--- Task data ---

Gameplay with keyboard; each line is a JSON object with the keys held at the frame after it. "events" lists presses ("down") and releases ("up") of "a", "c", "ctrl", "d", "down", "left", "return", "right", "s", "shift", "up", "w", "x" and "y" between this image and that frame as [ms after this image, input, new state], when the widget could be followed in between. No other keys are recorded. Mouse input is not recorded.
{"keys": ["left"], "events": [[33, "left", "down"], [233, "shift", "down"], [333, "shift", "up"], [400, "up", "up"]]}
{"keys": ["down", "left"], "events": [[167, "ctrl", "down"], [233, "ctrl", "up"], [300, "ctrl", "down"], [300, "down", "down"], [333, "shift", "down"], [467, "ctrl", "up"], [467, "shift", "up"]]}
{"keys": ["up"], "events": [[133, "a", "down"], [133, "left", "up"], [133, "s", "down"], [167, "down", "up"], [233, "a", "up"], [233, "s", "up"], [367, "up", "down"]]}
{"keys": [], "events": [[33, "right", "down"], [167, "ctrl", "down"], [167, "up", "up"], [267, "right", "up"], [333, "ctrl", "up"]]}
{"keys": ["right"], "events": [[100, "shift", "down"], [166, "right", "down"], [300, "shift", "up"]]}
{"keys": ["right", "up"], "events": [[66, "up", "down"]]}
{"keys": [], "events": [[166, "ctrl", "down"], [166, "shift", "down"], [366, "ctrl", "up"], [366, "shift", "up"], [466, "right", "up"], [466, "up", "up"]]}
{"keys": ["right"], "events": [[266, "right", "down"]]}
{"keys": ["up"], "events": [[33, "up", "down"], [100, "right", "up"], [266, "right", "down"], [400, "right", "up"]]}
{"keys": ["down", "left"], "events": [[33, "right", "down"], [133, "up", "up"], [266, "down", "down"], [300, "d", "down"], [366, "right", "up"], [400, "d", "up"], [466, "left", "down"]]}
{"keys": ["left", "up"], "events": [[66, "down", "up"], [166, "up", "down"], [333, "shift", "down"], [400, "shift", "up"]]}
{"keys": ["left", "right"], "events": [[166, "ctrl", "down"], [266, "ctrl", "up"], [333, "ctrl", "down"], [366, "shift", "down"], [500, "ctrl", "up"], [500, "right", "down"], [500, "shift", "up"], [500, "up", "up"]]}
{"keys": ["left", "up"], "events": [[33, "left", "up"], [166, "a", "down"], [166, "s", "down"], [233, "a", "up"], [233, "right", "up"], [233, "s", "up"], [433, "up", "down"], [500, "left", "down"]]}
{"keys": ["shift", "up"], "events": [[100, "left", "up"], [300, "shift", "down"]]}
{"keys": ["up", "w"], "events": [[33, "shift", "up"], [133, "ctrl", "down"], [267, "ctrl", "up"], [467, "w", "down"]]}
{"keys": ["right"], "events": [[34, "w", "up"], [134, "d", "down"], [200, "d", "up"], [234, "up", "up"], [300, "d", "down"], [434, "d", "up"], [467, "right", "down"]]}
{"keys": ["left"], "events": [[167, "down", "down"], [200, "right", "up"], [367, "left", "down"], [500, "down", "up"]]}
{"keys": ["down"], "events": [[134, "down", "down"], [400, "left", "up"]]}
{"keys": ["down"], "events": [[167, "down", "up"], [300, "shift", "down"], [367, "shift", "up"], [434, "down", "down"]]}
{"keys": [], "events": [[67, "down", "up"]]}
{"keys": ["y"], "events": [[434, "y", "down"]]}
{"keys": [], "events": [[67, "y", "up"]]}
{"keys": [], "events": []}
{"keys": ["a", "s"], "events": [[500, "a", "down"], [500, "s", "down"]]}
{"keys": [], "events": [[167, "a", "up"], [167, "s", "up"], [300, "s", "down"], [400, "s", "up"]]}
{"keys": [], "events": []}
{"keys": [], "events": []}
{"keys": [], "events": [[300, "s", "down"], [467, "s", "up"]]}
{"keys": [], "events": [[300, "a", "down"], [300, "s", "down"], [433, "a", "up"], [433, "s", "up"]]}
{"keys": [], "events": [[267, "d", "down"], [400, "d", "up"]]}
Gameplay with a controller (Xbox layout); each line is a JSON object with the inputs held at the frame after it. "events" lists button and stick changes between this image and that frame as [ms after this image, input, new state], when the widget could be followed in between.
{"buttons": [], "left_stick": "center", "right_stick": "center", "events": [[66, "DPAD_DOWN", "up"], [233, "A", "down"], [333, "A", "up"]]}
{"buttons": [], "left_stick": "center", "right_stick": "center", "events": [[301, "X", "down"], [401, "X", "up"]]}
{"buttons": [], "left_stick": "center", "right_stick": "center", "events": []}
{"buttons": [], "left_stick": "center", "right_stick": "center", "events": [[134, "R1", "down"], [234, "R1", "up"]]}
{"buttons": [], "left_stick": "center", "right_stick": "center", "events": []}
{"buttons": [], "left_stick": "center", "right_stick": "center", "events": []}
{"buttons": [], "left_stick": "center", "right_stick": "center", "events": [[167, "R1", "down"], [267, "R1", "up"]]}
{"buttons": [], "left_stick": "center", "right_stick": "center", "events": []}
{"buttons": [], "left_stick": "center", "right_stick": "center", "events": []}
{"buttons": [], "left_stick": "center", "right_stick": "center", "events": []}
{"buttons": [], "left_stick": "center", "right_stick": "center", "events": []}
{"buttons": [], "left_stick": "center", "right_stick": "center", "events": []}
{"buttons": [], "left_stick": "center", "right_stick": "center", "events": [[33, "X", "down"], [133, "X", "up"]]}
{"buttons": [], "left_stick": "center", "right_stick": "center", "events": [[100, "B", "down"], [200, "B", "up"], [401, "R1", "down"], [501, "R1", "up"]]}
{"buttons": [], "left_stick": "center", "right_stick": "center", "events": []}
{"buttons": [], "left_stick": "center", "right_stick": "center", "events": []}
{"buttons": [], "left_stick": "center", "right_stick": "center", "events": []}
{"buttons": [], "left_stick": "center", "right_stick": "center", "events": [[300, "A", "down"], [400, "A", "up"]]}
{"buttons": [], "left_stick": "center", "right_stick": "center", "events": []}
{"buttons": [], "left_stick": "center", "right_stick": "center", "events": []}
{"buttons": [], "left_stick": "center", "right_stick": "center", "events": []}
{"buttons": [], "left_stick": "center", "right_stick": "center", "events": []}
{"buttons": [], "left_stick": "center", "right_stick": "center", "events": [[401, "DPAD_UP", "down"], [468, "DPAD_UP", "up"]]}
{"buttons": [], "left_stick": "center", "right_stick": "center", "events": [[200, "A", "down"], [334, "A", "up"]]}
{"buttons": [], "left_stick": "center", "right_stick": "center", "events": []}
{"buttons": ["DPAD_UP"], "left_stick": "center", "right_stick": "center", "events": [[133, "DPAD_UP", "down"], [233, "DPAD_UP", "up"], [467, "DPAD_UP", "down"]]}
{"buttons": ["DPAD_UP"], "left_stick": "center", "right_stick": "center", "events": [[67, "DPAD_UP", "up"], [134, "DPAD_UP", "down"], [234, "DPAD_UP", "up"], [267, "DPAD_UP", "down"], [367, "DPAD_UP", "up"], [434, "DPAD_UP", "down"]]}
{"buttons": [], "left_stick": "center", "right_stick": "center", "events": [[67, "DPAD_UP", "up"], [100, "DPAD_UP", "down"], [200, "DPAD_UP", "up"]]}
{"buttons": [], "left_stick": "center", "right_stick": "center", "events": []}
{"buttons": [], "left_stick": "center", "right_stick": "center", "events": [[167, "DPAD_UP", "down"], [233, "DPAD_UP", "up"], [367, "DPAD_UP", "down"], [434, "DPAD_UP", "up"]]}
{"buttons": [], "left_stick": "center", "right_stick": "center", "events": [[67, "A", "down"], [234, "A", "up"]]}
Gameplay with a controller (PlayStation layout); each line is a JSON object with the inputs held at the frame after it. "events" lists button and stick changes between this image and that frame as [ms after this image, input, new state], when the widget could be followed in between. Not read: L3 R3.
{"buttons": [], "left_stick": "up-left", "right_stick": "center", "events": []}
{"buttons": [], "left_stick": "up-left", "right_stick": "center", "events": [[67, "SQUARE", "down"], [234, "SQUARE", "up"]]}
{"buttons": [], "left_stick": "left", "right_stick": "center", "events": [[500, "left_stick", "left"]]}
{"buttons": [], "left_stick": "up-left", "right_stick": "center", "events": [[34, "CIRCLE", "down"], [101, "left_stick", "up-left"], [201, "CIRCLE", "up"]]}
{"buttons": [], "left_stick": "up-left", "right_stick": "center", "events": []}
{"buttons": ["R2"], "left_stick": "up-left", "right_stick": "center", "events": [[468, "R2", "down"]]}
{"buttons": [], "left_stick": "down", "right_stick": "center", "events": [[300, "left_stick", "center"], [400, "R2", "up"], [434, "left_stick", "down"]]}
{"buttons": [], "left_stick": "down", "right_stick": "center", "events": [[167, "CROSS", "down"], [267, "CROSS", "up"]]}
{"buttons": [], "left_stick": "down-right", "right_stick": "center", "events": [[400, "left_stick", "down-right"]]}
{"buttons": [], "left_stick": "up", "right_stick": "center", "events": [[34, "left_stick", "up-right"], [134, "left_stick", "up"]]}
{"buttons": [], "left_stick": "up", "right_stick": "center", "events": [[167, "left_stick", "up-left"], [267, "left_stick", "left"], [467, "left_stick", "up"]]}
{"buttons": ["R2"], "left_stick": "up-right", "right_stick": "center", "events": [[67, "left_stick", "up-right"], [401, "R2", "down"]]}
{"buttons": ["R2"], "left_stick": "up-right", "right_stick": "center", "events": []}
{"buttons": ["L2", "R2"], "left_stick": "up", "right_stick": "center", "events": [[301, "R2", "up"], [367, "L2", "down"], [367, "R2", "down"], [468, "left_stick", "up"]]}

---

**Exercise objective**
Search the entries for the word "could". Copy each line where it appears.

**Answer for the task**
Gameplay with keyboard; each line is a JSON object with the keys held at the frame after it. "events" lists presses ("down") and releases ("up") of "a", "c", "ctrl", "d", "down", "left", "return", "right", "s", "shift", "up", "w", "x" and "y" between this image and that frame as [ms after this image, input, new state], when the widget could be followed in between. No other keys are recorded. Mouse input is not recorded.
Gameplay with a controller (Xbox layout); each line is a JSON object with the inputs held at the frame after it. "events" lists button and stick changes between this image and that frame as [ms after this image, input, new state], when the widget could be followed in between.
Gameplay with a controller (PlayStation layout); each line is a JSON object with the inputs held at the frame after it. "events" lists button and stick changes between this image and that frame as [ms after this image, input, new state], when the widget could be followed in between. Not read: L3 R3.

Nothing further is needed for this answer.